[Extracted data entries]

⁂

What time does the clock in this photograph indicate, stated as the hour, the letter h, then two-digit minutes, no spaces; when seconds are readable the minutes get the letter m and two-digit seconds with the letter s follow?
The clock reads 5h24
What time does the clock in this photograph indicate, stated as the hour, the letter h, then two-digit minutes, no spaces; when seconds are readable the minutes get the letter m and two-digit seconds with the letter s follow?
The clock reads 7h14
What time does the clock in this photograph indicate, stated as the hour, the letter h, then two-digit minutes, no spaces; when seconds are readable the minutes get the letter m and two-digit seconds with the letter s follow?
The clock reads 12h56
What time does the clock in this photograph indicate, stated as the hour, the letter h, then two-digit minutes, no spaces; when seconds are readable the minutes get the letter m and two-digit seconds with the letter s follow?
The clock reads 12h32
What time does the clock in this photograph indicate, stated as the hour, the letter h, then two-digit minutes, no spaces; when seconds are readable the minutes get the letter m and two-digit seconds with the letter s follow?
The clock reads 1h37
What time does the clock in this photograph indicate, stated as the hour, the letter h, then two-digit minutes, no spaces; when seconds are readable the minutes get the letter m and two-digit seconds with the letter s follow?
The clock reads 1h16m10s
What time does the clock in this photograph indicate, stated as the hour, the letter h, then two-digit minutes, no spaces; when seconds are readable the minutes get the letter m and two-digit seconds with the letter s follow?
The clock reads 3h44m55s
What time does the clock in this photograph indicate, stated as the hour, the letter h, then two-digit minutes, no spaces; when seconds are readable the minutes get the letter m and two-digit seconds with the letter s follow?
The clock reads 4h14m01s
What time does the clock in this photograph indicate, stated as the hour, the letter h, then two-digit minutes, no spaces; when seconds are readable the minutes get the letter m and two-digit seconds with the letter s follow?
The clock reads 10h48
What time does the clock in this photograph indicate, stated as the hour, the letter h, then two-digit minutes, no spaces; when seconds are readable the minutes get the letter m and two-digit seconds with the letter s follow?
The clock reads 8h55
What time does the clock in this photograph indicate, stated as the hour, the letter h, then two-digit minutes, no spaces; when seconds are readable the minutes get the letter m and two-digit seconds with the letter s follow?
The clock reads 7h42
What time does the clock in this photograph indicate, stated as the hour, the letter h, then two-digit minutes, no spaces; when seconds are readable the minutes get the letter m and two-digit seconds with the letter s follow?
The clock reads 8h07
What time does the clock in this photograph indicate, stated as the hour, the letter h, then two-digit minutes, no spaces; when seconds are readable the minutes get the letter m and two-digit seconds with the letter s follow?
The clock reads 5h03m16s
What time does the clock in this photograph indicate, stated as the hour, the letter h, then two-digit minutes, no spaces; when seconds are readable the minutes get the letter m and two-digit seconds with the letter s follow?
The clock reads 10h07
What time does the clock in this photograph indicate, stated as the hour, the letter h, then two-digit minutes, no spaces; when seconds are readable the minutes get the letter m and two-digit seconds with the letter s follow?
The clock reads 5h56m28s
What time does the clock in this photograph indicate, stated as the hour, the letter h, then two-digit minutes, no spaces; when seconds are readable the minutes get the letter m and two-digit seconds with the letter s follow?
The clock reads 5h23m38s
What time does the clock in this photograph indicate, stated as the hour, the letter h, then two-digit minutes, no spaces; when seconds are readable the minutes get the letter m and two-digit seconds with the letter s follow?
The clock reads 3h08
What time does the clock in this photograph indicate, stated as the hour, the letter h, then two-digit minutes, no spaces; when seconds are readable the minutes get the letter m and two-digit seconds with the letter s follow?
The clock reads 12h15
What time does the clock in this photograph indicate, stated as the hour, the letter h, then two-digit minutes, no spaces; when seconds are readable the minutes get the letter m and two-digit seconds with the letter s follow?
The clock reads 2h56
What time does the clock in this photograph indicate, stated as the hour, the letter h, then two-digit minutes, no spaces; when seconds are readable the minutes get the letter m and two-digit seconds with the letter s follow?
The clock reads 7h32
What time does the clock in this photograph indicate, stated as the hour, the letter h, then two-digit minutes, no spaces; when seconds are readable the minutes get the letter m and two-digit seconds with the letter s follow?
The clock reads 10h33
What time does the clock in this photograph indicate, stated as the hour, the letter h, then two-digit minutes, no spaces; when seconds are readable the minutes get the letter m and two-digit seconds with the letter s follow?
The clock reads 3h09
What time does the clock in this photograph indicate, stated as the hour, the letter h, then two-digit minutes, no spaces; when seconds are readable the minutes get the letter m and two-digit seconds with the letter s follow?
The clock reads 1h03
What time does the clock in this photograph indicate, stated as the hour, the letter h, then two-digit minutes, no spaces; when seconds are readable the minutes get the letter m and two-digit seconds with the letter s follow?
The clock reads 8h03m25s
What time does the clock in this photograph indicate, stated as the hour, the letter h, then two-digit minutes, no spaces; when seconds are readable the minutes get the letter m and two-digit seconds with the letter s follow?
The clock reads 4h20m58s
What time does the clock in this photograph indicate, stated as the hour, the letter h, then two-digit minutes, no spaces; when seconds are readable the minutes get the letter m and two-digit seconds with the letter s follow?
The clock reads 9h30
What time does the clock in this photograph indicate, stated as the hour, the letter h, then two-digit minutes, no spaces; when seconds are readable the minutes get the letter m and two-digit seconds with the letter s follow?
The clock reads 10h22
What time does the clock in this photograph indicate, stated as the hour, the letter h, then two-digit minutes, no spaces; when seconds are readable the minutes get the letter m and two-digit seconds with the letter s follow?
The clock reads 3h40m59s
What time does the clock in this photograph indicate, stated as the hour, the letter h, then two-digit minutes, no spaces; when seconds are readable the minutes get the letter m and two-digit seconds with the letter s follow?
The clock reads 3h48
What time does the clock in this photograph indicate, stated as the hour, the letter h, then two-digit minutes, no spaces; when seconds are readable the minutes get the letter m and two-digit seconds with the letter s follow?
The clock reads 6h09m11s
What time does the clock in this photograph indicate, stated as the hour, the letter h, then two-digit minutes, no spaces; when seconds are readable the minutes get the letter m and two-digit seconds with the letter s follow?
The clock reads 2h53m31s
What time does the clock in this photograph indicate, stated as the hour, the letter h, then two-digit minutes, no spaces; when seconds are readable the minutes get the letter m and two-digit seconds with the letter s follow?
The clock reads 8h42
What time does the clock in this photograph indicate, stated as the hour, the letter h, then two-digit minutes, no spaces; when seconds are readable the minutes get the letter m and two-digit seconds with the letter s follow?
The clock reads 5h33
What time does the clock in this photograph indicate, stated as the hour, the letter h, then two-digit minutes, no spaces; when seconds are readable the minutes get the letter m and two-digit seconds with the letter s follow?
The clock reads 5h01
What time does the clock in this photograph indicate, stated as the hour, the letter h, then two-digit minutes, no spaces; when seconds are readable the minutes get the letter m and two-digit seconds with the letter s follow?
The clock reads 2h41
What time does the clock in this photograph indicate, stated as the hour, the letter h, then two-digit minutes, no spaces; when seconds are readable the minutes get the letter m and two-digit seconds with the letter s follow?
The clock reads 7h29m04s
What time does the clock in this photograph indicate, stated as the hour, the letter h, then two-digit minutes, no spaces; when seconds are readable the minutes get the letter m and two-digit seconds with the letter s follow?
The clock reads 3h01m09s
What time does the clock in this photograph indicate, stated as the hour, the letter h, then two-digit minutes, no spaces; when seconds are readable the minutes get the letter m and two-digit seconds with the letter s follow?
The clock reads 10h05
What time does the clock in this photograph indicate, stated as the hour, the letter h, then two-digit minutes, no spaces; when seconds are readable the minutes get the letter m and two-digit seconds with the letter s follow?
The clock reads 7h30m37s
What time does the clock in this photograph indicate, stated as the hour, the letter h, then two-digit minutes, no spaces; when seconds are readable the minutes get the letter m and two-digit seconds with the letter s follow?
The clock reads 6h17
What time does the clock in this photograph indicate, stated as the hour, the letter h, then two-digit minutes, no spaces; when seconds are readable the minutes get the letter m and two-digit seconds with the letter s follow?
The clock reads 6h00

⁂

Set task
Please copy the data from its beginning through the line that contains "The clock reads 7h14", keeping each line unchanged.

Written answer
What time does the clock in this photograph indicate, stated as the hour, the letter h, then two-digit minutes, no spaces; when seconds are readable the minutes get the letter m and two-digit seconds with the letter s follow?
The clock reads 5h24
What time does the clock in this photograph indicate, stated as the hour, the letter h, then two-digit minutes, no spaces; when seconds are readable the minutes get the letter m and two-digit seconds with the letter s follow?
The clock reads 7h14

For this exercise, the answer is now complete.